▸ **GOAL OF THE EXERCISE**
In how many lines of the listing below does "Merch" appear? Reply with the number only.
Start of INPUT RECORDS
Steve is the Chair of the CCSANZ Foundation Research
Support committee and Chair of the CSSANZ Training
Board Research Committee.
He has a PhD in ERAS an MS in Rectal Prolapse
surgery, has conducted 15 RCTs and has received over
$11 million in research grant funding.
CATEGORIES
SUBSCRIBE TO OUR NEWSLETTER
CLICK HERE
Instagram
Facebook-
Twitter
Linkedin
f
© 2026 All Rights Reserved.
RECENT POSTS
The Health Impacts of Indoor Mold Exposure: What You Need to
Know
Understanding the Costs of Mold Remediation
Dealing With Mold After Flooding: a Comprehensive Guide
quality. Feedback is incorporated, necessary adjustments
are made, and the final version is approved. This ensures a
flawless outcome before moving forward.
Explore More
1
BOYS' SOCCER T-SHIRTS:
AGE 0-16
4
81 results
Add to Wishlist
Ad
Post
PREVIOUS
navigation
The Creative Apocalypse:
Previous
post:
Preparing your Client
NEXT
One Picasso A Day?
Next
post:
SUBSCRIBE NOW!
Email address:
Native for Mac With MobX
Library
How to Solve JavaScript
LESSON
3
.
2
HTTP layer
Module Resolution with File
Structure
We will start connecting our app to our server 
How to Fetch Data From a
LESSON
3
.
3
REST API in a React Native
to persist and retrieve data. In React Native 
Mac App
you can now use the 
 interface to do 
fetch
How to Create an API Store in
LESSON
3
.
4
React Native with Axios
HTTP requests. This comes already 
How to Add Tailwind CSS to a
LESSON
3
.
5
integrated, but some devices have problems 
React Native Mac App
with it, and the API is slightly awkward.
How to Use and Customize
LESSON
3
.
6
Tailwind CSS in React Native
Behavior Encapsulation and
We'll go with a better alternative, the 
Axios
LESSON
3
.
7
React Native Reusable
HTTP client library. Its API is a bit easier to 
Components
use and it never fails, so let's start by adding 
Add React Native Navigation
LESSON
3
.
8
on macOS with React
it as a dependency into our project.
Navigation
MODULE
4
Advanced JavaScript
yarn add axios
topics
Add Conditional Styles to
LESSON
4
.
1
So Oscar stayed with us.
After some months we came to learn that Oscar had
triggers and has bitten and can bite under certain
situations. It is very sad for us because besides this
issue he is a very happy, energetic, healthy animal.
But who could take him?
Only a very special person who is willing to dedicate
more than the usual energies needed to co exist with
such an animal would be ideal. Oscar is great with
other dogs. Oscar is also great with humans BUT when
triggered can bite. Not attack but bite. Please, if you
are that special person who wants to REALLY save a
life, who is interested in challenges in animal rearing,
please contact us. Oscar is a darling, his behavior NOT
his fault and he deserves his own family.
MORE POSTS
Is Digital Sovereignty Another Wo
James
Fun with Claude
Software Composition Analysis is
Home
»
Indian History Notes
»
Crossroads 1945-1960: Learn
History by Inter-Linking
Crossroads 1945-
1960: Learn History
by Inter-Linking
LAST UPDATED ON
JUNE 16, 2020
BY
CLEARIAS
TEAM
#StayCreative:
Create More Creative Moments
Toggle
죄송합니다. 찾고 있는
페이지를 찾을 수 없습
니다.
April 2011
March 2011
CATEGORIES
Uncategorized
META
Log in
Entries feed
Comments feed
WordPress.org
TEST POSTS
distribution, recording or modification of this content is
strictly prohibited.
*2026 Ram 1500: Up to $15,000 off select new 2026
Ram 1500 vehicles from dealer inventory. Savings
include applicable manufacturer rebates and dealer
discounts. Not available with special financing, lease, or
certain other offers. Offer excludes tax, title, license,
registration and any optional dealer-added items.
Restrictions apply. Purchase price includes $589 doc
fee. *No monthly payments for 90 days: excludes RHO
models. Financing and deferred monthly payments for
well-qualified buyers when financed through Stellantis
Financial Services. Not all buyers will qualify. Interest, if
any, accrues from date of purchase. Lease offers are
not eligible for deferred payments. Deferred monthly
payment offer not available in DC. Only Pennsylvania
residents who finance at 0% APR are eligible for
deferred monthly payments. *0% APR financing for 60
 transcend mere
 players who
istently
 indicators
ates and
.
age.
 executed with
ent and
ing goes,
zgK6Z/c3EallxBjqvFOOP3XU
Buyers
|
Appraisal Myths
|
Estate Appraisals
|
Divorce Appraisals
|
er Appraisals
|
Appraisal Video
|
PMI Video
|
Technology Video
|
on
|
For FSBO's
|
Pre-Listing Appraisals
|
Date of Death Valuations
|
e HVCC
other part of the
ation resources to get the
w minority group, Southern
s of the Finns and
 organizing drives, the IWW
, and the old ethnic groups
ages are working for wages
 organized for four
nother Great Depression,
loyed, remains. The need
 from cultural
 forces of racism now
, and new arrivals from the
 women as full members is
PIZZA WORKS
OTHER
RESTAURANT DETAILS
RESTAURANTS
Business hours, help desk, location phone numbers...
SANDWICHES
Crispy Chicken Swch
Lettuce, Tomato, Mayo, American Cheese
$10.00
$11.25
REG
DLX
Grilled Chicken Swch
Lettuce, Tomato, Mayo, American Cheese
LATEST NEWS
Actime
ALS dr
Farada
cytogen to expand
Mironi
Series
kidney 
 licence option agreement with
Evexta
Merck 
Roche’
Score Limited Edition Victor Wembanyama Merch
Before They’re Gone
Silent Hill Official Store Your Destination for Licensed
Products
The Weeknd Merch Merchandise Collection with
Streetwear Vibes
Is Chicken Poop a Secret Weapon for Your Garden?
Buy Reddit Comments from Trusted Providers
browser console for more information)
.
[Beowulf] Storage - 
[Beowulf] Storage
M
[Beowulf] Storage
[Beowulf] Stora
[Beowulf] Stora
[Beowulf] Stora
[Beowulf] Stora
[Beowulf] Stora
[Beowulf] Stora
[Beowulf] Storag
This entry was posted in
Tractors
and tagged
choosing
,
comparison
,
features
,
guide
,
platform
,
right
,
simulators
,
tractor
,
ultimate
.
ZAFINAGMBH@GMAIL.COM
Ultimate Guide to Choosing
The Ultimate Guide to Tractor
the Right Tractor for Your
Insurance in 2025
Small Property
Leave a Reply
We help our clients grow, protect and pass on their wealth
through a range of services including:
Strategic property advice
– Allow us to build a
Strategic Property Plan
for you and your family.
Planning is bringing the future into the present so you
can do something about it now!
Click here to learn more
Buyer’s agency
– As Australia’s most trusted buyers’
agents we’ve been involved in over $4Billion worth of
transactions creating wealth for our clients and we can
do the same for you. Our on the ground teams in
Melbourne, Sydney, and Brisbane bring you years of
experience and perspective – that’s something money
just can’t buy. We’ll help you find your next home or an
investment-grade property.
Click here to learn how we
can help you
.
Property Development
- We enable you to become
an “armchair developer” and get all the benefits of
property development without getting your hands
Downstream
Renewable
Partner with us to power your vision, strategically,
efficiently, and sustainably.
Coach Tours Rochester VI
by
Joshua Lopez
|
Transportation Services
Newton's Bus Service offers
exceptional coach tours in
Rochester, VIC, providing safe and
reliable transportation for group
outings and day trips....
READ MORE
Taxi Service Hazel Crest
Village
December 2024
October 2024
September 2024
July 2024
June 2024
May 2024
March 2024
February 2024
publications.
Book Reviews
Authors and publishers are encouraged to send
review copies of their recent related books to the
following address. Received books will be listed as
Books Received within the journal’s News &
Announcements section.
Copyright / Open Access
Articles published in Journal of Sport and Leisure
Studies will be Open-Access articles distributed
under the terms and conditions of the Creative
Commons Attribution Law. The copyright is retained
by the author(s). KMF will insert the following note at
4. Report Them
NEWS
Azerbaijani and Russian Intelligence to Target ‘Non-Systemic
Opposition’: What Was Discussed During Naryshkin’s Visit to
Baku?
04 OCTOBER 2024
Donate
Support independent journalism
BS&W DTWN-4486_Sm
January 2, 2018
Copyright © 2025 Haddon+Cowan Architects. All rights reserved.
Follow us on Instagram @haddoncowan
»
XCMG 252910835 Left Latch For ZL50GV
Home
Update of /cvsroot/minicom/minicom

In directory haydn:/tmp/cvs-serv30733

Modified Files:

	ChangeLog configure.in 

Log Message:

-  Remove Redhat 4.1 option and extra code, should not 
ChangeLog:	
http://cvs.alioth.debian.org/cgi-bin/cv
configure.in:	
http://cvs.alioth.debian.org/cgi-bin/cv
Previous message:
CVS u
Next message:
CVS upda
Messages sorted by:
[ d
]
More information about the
End of INPUT RECORDS
▸ **ANSWER BOX**
2